Identify all lines in the listing that include the word "asyncio", and copy them out.

Content starts

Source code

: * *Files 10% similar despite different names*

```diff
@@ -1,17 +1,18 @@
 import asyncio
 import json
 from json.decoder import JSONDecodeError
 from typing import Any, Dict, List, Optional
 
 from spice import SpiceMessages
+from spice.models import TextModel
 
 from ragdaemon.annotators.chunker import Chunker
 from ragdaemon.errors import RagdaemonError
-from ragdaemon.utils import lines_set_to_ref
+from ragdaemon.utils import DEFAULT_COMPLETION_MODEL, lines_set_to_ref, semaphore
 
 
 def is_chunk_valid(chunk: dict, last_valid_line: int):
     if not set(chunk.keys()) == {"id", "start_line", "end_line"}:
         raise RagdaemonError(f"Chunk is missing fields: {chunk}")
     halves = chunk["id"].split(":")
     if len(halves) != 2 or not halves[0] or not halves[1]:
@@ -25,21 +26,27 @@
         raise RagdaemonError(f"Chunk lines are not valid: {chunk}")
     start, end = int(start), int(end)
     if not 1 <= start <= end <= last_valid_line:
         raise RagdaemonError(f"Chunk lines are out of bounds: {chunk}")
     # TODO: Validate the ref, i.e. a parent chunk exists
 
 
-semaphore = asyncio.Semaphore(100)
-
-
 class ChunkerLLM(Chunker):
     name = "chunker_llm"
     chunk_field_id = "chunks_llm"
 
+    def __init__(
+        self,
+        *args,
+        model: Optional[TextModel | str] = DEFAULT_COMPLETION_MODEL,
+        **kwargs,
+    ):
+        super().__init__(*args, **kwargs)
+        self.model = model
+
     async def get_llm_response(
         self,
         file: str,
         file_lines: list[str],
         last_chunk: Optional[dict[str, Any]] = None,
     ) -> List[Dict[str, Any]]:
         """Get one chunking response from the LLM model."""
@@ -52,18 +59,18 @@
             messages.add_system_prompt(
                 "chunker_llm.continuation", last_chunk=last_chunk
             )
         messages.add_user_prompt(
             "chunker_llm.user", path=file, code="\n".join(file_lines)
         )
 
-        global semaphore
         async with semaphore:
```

Content ends

Reply:
 import asyncio
-semaphore = asyncio.Semaphore(100)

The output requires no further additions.